» **DATASET ENTRIES**
════════════════

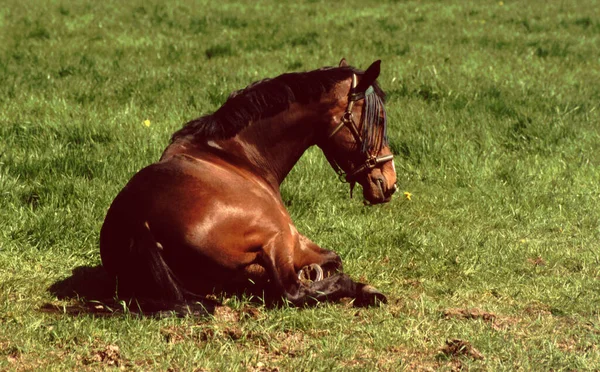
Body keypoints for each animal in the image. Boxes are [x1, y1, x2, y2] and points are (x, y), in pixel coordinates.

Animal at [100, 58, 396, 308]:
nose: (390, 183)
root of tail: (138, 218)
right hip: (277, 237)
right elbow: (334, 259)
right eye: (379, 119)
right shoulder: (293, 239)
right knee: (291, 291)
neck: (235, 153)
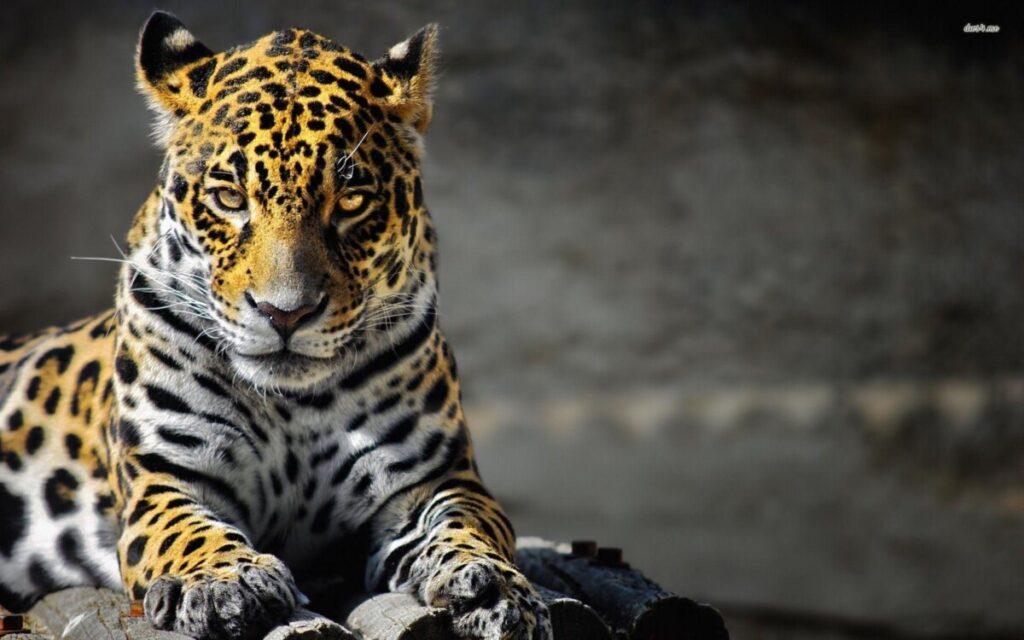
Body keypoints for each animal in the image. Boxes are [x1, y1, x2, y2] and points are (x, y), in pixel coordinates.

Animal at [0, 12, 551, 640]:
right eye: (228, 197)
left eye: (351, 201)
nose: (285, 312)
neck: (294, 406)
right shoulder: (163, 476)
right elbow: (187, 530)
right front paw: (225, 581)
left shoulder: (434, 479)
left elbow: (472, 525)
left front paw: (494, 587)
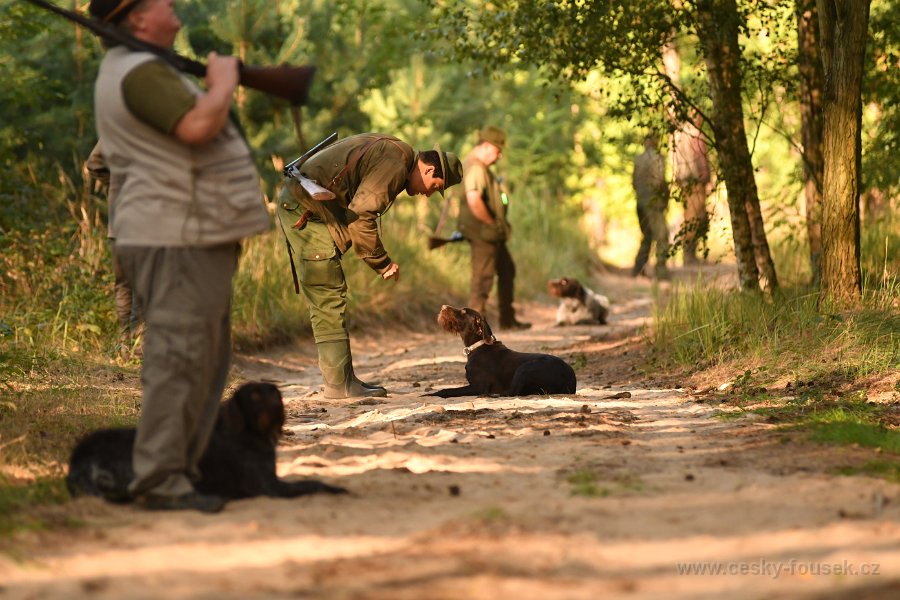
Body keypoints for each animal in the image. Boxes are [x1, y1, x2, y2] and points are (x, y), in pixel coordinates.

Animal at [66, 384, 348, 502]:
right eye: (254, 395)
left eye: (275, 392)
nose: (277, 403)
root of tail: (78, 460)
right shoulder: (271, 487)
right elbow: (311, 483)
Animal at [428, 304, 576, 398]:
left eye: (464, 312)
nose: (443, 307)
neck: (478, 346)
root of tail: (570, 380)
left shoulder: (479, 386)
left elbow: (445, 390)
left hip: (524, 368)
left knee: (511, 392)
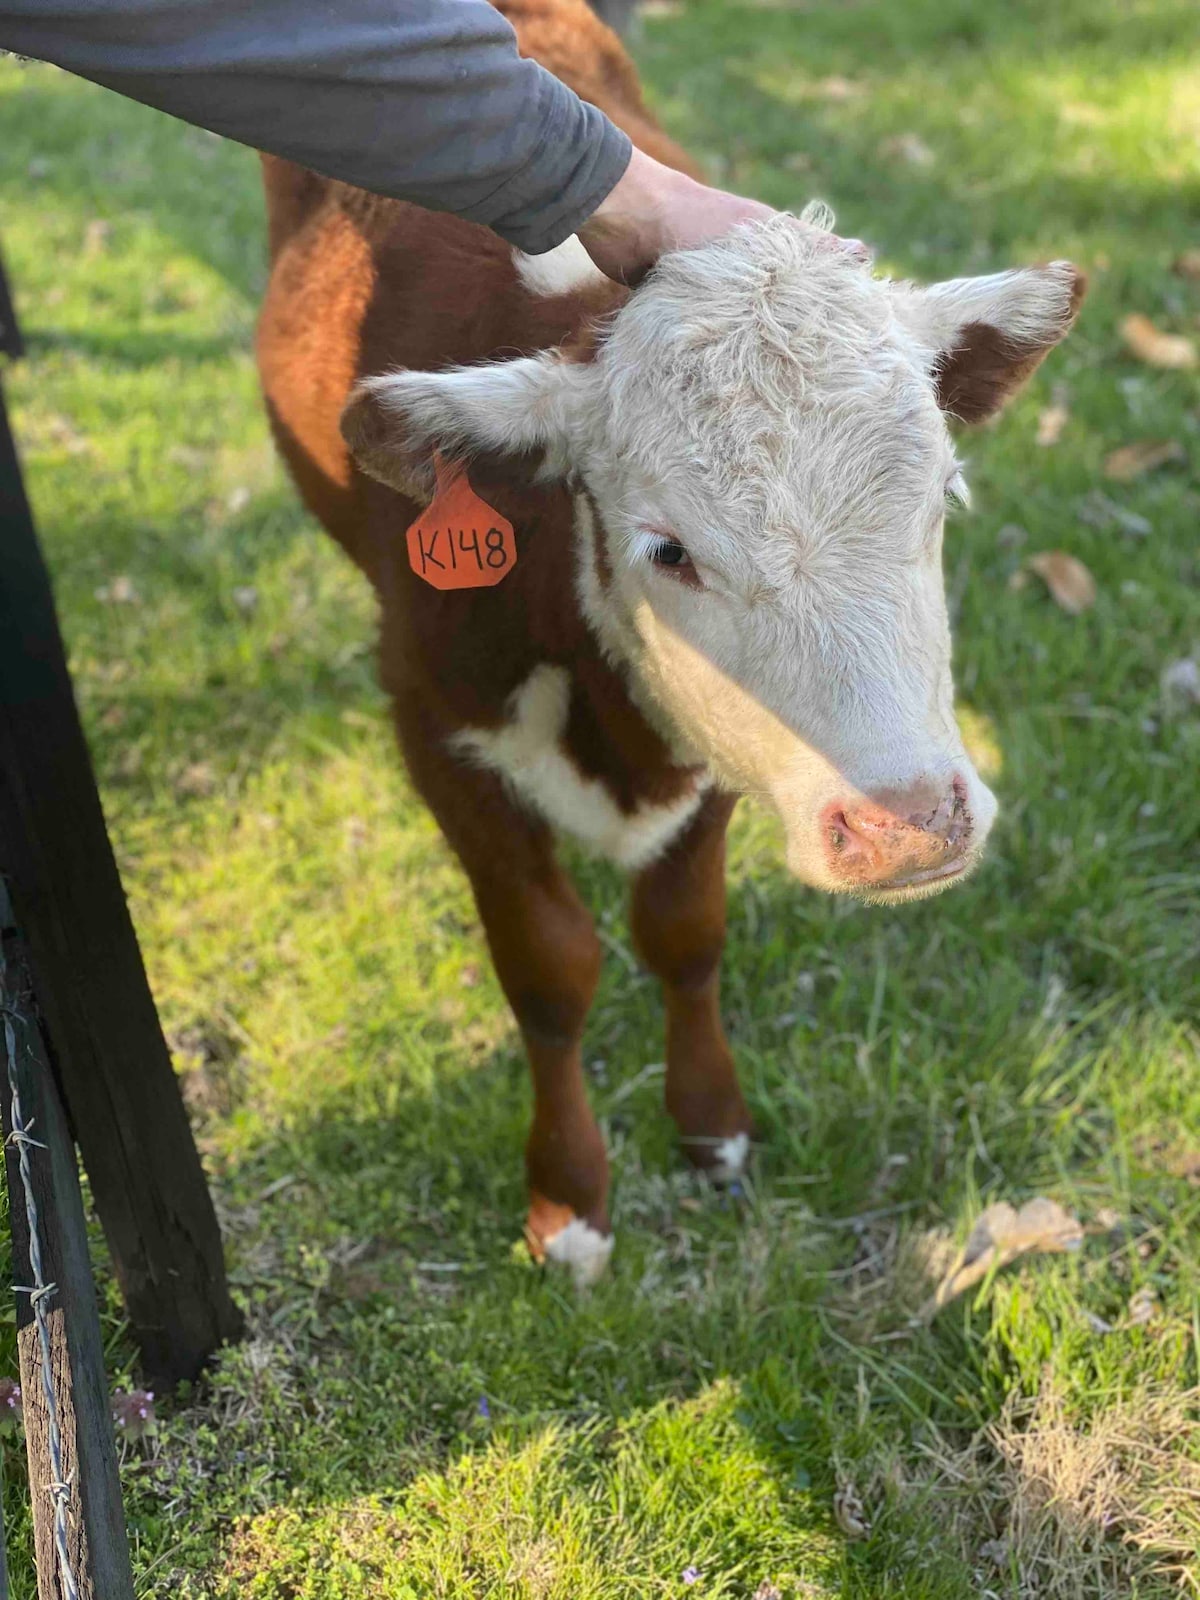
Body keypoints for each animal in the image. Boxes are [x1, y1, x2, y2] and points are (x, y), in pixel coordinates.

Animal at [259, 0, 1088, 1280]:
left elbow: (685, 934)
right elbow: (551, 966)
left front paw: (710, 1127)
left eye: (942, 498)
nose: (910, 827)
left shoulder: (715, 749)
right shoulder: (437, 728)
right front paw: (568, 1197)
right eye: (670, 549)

════════════════

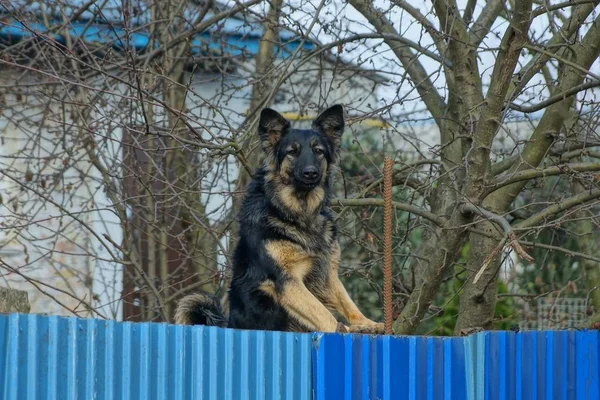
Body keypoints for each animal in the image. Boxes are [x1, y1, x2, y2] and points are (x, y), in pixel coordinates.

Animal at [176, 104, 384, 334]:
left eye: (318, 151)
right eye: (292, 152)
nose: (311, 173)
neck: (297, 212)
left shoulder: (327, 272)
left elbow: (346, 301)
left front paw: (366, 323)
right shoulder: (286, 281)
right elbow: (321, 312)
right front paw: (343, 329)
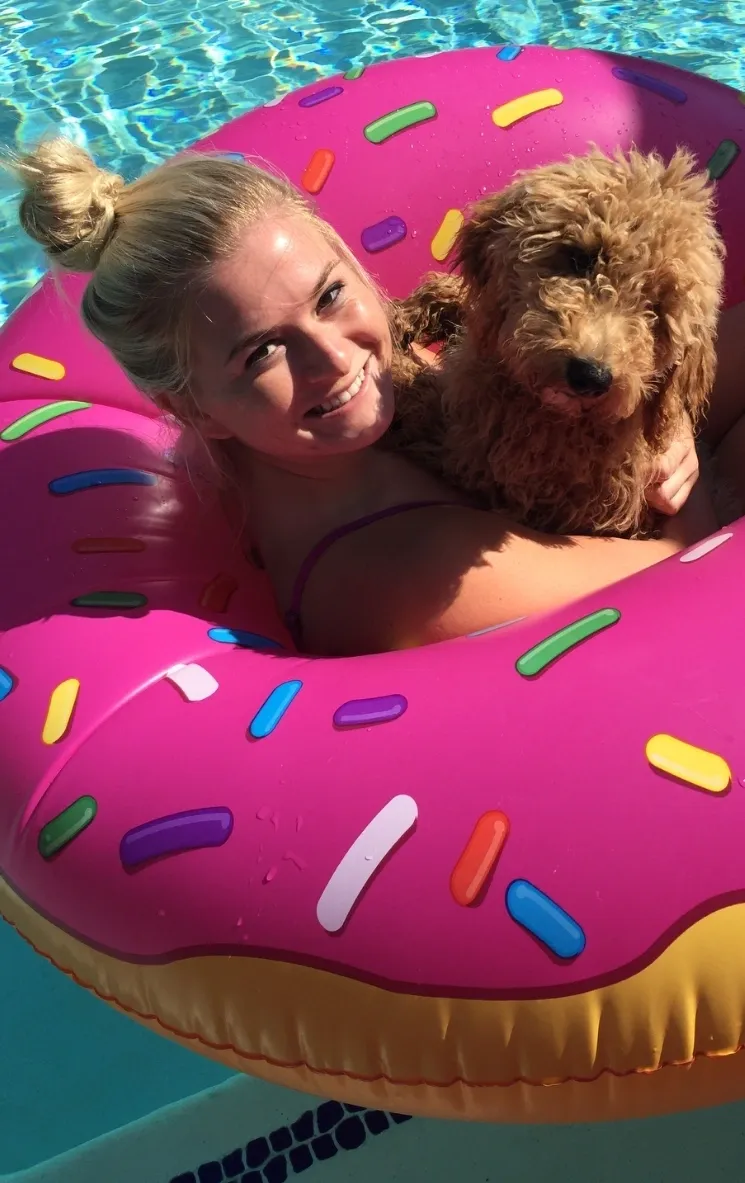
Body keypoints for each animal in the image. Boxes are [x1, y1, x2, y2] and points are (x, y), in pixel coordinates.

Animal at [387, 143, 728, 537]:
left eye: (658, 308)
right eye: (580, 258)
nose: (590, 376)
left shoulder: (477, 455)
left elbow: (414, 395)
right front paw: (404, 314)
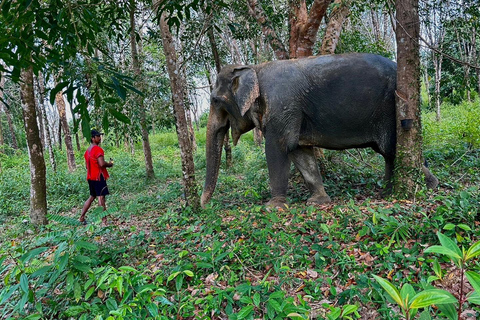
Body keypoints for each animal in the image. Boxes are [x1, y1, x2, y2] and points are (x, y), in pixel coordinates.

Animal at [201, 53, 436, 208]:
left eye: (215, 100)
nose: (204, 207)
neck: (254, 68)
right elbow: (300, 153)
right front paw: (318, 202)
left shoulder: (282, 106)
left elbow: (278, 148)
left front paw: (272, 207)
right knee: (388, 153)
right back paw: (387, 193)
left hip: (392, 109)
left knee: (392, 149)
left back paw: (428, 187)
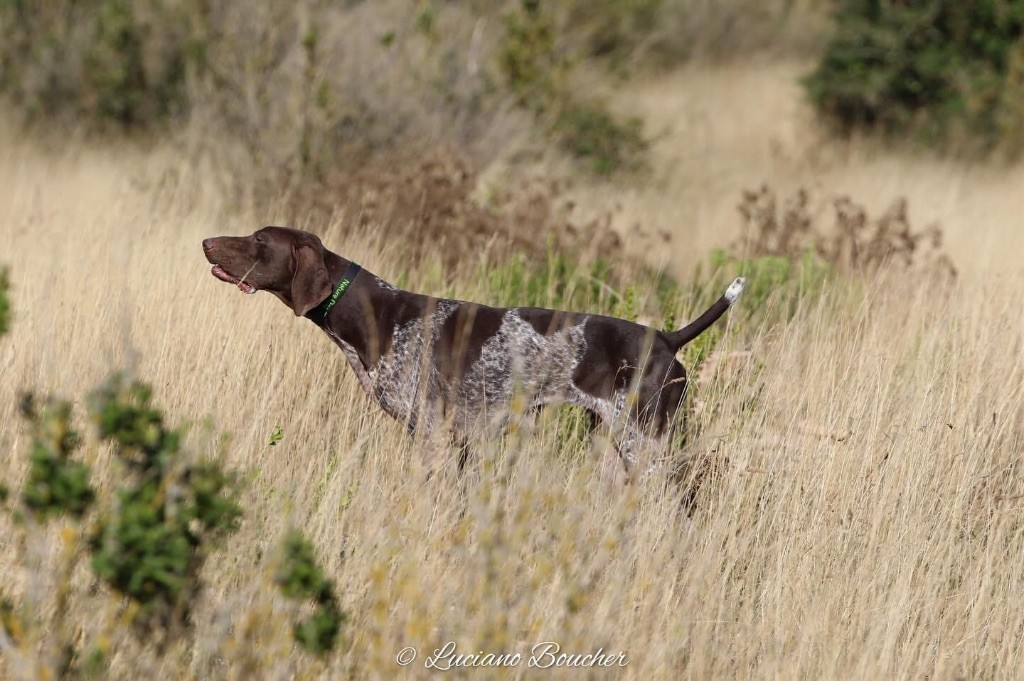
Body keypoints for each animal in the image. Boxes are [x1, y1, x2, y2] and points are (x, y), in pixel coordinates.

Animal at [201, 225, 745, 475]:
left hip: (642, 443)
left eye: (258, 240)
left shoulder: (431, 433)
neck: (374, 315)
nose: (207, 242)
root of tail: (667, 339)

════════════════

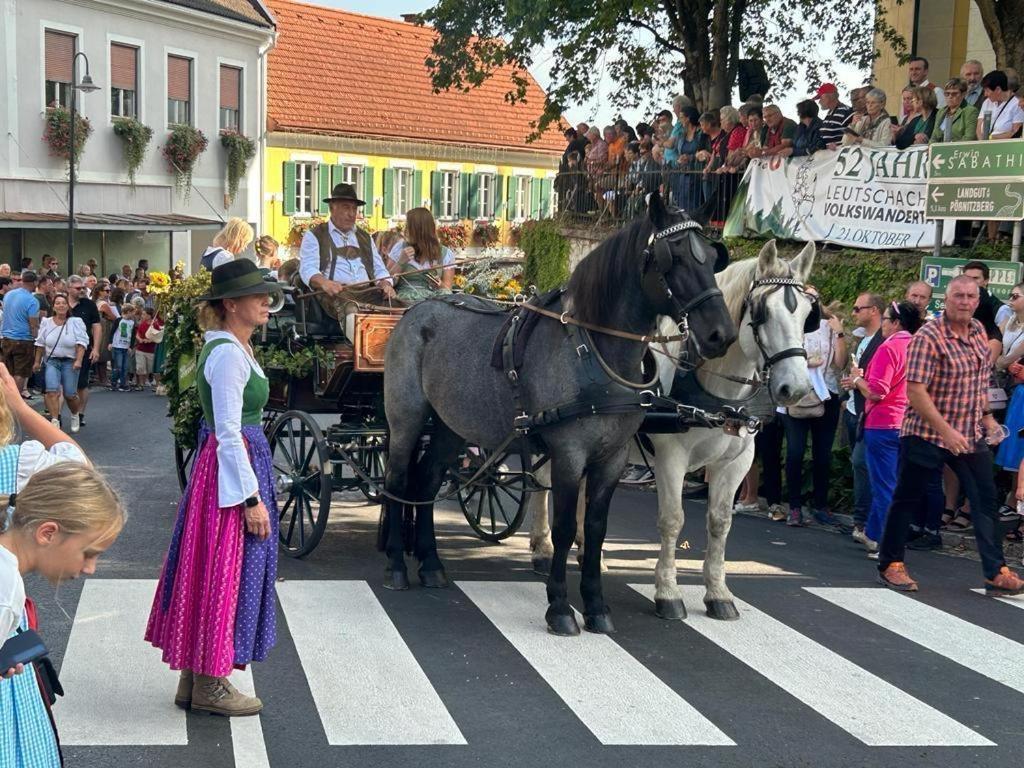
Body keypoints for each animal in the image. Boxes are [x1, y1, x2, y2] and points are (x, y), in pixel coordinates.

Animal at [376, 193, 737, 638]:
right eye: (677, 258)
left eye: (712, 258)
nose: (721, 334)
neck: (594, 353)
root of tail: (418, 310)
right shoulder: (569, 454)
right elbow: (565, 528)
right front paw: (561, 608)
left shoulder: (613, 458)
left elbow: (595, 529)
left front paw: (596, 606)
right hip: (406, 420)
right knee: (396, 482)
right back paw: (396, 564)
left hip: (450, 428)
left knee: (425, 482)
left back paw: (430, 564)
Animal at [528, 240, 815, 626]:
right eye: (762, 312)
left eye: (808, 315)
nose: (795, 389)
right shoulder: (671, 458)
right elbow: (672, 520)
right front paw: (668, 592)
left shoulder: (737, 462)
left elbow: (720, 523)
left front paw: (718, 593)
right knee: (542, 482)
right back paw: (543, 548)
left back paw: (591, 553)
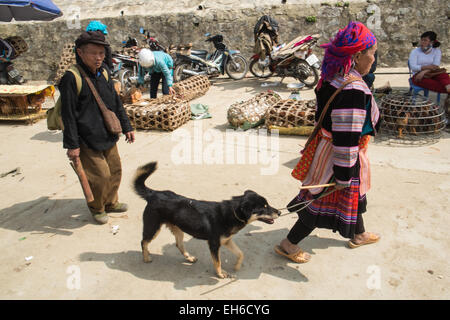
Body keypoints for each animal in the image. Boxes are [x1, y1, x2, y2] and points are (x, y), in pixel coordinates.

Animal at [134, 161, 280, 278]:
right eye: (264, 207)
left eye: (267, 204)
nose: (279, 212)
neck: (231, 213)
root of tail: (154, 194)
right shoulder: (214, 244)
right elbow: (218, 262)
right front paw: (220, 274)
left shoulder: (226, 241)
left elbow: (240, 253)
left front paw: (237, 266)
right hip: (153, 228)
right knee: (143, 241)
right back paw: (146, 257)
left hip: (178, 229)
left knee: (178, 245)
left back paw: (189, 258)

════════════════

» **TASK TO CARRY OUT**
Find the line with "right elbow: (672, 520)" in the entries above. Set down exactly every line from it up to and including the line with "right hip: (153, 228)", images excluded.

» **EXERCISE ANSWER**
right elbow: (672, 520)
right front paw: (668, 592)
left shoulder: (737, 462)
left elbow: (720, 523)
left front paw: (718, 593)
right knee: (542, 482)
right back paw: (543, 548)
left back paw: (591, 553)
Body keypoints for each animal in the image. Boxes are [x1, y1, x2, y2] and points are (x, y), in pixel coordinates.

Animal at [134, 161, 280, 278]:
right eye: (264, 207)
left eye: (267, 204)
nose: (279, 212)
neck: (231, 213)
root of tail: (154, 194)
right shoulder: (214, 244)
right elbow: (218, 262)
right front paw: (220, 274)
left shoulder: (226, 241)
left elbow: (240, 253)
left front paw: (237, 266)
right hip: (153, 228)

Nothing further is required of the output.